Pour Habit should really invest in wireless guitar leads. The five-piece punk band probably had about a hundred metres worth of guitar and mic wires running haphazardly all across the stage, and it didn’t help that their highly entertaining singer Chuck Green was doing cartwheels and handstands on stage. His onstage repertoire of movements included throwing himself violently on the stage floor and jumping off a two-metre platform, all without hurting himself or disrupting his singing. At one point he even did an incredibly ten-second crab walk from one side of the Palace stage to the other. Pour Habit’s high energy punk songs went down well with the NOFX crowd, but the highlight of their set was their reggae piece. ‘You know if there’s a brother on stage, they’ll be reggae!’ shouted Green, who then sang the entire song balancing on the crowd barriers while holding onto a beefy security guard.
Bad Religion are legends. They turn 30 next year, and are one of the most influential bands in the punk scene. But for such a massively successful band, the Californian act introduced themselves humbly: ‘Hey, we’re opening for NOFX.’ (Later on in their set, Greg Graffin did reveal that they flipped a coin with NOFX and will be headlining one of their other Melbourne shows.) Bad Religion played a set of blistering punk rock, some songs older than most in the crowd. Their performance included classics like Los Angeles is Burning, Punk Rock Song, Them and Us, Social Suicide, Let Them Eat War and Fuck Armageddon… This is Hell!.
The band’s seamless performance was peppered by anecdotes about their adventures around Melbourne, and perfect segways into their songs. A little story about how they ventured into an exhibition at the State Library of Victoria led into Requiem for Dissent: ‘Social commentary starts with books. If you don’t like to read, you can still sing along with us. But you need to know one word: requiem.’ They even changed one of the lines in American Jesus into ‘Australian Jesus’. ‘It’s been two years since we’ve been here! Bad Religion will always have a home here in Australia,’ Graffin told a cheering crowd, and then joked, ‘We’ll try to be back in two years if we can hold out but we’re getting on in years…’
I heard NOFX sucked live, but the Californian punk band’s tongue-in-cheek humour and crazy attitude was so wrong it was right. Watching them at the Palace was like watching a bunch of 16-year-olds playing guitar in a garage somewhere: fun, infectious, tongue-in-cheek and definitely not politically correct. Every time one of them opened mouths, either the C-bomb or a racist joke came out. Fat Mike explained a brief pause in their set with: ‘Sorry, but El Hefe is really tired because Mexicans aren’t used to working. They’re really good at swimming and sitting in trucks though!’ One of their songs was pretty much musical interludes separated by racist jokes, like ‘What did the Mexican get for Christmas? My bike!’
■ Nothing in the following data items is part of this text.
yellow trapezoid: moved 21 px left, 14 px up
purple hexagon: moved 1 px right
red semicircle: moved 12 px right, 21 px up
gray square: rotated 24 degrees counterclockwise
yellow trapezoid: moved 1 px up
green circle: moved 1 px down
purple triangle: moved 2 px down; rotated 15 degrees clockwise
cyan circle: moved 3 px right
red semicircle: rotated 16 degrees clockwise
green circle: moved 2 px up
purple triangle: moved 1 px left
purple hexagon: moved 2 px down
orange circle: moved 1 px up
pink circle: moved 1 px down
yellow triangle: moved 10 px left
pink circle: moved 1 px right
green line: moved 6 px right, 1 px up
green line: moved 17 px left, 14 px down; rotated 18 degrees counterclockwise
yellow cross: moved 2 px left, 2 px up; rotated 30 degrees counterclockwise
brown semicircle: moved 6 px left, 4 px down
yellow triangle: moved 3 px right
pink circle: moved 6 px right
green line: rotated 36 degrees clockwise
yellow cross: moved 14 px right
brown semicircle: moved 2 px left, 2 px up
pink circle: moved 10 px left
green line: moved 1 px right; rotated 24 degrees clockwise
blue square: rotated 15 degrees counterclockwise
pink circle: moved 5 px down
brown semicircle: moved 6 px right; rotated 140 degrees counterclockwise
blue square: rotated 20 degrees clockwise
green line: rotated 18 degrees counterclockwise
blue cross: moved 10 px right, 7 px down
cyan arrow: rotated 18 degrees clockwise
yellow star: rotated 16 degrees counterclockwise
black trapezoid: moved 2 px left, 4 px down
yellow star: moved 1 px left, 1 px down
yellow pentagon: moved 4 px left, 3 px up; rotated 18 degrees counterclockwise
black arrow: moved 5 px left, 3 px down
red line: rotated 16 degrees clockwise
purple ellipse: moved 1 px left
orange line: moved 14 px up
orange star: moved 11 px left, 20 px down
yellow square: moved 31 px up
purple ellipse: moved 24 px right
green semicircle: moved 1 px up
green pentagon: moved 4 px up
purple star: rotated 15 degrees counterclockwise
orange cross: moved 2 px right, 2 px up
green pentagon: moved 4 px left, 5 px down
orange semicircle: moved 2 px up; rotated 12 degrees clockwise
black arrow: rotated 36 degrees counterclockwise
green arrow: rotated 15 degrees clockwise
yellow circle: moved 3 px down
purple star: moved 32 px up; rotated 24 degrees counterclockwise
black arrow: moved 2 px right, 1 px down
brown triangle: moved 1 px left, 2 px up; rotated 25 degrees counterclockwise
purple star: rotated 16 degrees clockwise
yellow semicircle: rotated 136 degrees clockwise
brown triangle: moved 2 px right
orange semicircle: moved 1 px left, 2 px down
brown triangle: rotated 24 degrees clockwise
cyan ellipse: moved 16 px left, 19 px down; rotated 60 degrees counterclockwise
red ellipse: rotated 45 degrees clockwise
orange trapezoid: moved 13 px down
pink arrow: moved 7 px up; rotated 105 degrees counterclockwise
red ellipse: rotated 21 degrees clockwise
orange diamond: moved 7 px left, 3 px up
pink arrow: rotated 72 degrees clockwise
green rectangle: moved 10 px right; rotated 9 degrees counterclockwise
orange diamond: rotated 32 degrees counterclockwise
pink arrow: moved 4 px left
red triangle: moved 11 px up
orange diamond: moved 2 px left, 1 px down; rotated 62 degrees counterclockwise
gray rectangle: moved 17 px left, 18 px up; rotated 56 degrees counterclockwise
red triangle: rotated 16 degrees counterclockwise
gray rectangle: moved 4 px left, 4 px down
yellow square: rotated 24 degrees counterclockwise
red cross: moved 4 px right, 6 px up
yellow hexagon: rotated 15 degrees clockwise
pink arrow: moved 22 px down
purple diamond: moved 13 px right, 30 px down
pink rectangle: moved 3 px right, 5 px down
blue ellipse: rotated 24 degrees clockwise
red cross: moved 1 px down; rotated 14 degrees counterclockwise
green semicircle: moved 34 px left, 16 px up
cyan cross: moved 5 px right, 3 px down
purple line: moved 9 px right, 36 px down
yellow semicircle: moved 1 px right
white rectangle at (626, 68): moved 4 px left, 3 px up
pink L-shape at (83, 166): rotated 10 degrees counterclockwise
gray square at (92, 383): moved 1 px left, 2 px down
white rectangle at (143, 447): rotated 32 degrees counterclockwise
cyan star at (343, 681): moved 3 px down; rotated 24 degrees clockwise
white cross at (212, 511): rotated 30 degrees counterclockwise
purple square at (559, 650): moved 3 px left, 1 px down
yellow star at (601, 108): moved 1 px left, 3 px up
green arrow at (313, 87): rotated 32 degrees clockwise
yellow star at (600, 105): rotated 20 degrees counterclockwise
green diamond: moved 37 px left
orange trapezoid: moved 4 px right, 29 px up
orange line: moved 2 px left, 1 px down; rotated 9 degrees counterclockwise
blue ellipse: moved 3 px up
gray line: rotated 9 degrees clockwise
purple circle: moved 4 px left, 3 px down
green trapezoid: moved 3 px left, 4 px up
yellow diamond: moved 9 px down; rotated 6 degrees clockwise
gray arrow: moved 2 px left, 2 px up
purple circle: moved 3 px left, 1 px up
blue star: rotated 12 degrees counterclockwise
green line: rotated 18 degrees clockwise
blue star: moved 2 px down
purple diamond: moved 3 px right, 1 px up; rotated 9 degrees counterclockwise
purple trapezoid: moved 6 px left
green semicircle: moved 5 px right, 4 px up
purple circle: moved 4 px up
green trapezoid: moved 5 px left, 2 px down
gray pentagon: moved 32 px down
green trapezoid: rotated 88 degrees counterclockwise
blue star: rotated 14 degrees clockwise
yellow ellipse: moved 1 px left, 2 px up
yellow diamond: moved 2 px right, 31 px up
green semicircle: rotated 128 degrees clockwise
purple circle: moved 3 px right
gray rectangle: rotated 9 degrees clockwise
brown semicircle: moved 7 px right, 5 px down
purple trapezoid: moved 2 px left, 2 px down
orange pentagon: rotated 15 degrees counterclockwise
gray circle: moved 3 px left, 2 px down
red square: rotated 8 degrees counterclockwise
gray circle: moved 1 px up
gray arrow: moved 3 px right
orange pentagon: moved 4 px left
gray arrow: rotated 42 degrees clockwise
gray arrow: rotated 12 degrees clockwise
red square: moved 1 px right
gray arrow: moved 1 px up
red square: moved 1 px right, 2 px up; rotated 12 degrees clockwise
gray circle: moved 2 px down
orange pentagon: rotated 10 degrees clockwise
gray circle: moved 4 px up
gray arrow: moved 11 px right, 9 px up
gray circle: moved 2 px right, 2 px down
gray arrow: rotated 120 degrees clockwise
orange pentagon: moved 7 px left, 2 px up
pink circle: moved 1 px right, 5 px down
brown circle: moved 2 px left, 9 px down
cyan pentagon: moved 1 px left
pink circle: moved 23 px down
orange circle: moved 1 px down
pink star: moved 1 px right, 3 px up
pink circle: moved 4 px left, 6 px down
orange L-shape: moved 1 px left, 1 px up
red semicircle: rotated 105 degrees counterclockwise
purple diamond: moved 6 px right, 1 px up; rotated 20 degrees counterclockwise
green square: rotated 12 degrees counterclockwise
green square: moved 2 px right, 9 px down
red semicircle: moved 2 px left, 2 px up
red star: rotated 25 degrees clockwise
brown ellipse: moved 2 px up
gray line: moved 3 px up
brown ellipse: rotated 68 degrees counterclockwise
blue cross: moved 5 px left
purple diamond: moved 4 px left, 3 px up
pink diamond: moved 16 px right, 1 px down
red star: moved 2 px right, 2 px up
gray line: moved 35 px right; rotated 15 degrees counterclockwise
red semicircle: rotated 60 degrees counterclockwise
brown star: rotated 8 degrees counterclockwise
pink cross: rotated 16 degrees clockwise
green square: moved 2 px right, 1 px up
One particular shocker by El Hefe that got a couple of gasps was, ‘Why did Hitler commit suicide? Because he saw the gas bill!’ Fat Mike stopped him, saying ‘Oh no, you know that’s too much. My grandfather died in a concentration camp.’ ‘How did he die?’ ‘He got drunk and fell off the watch tower.’ It was like all the racist jokes you had ever chuckled at to yourself but were too afraid to admit to liking, and with some good ‘ole punk music thrown in. At one stage, El Hefe even randomly blurted out, ‘I’m an Aboriginal.’ Perhaps it was the all the racist jokes, or just the fact that the crowd was rowdy, but a whole assortment of objects got thrown at the band. A collection of hats, shoes (three that this reviewer saw) and cups were hurled at the band – one black sneaker even hit Fat Mike square in the chest.
NOFX also made it really clear that they loved their ‘support act’ Bad Religion. ‘It’s always nice when a younger band gets to play with an older, better band,’ they quipped, an interesting comment because NOFX was formed a mere three years later. They went so far as to play a song called I’m a Huge Fan of Bad Religion. Other songs in their fun set that had punters moshing like mad were Bob, Radio, Linoleum, Mattersville, Fuck the Kids, Glass War and Murder the Government. And NOFX wouldn’t be NOFX if they did something a little bit crazy. Instead of the usual encore that headlining bands feel obligated to do, NOFX simply ended their set with a full skit of Everyone’s A Little Bit Racist, with Pour Habit’s Chuck Green coming back on stage. Their re-enactment of the Avenue Q scene received cheers all round, and their warped sense of humour proved that political correctness is not always for the better.